終戦と軽減税率

 このところ、「日本のいちばん長い日」づいていて、当然のことながら、昭和の大戦争について、考えることも多くなった。たまたま、安保法案の方は、与野党の醜い差し出争いで、つまるところ「強行採決」された。
 自分の子どものころに、60年安保闘争があった。日本列島の落っこちそうな離れ小島に住んでいた「少年」にとっても、安保闘争はものすごい盛り上がりに思えた。ただ、生まれながらの天邪鬼なので、単純にアンポハンタイと思ったわけでもない。当時の岸首相の「声なき声」という表現に、賛同した覚えもないが、確か、国会議員の数は、自民党の方が多かったことは、現在の状況と、ほぼ同じである。国民の声と国会議員の数との乖離していることに、子どもながらに、不思議な気がしたのだが、半世紀以上経った現在も、状況が同じと言うのは、日本民族も不思議な民族と思わざろうえない。
 ところでタイトルは「終戦と軽減税率」とした。軽減税率が嫌な、自民党が、財務省を介しての裏ワザを放って、紛糾している、と見るべきだろう。新聞によれば、政権が、このことを、財務省に丸投げした結果、と解説されていた。個人的には、10%ぐらいなら単純な方が、シンプルイズベストだとは思うのだが、一般的には「暴論」かもしれない。現実問題としては、8%の段階で、「低所得者」には、国から補助をしているそうだから、これを10%バージョンにアップすれば、こと足りると思う。(もっとも、K党は、話が違うと怒るだろうが…)

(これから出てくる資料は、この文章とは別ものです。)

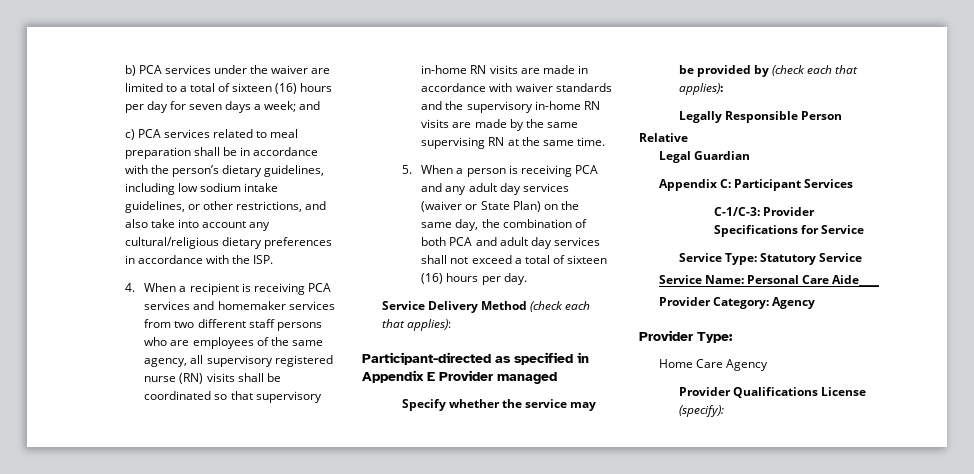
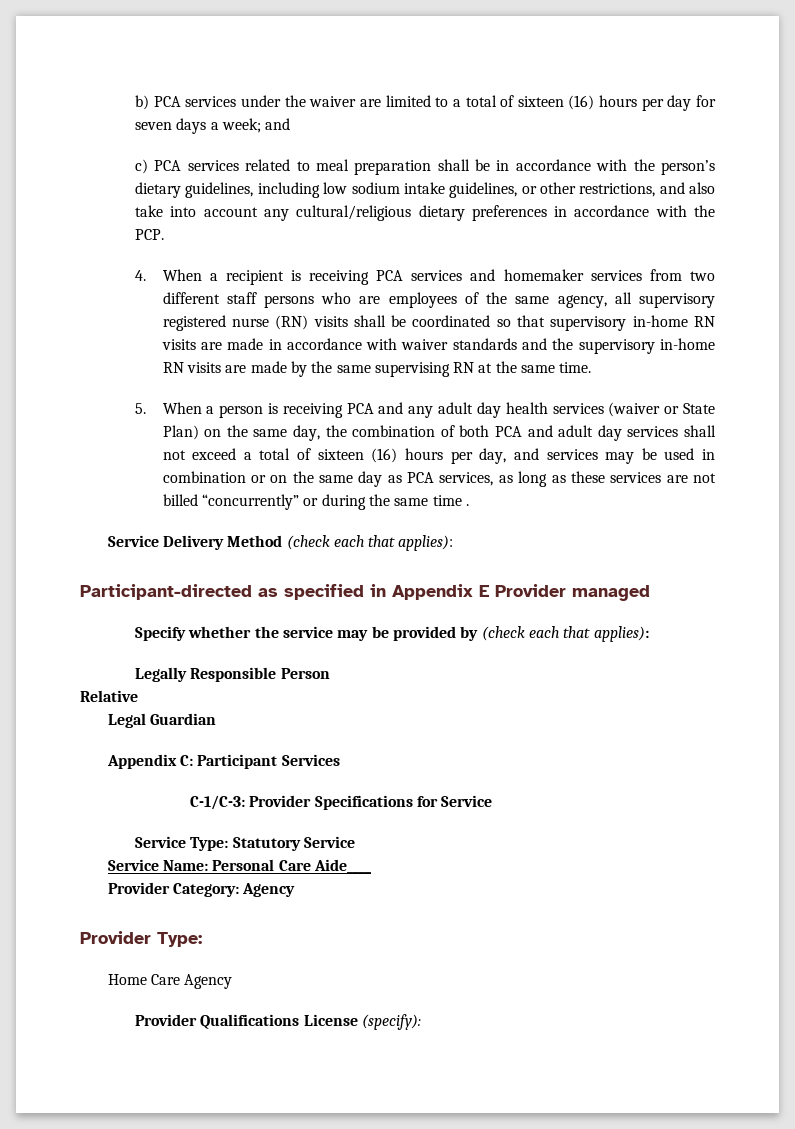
[252,255,273,264] ISP. -> [135,229,165,240] PCP.
(521, 189) none -> [505,402,548,414] health
[503,273,527,285] day. -> [479,448,715,464] [162,471,717,487] [162,494,469,510] day, and services may be used in combination or on the same day as PCA services, as long as these services are not billed “concurrently” or during the same time .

 素人的には、問題点が二つあるようだ。一つは、線引きの問題、二つ目は、インボイスの問題だ。インボイス(税額票)については、企業の方が、面倒だ、ということで反対しているわけだが、政府の方で、このことに対して、手をこまねいてきたことに尽きるだろう。日本が、戦争を始めた時には、終わる時の算段をしなければならなかったわけだが、歴史を振り返ると、その準備をしていなかったことに驚かされる。昔の政府にとっては、軍隊がそのような存在だったわけだが、現在は、軍隊に替わって、「企業」と言うことになる。嫌なことは、できるだけ先延ばしにしよう、という考えは、個人の場合は、個性みたいなものかもしれないが、これが国家ともなると、サボタージュは許されない。これは、国家ではないが、それに匹敵する、電力会社が、津波の対策を怠ってきたこととも共通する。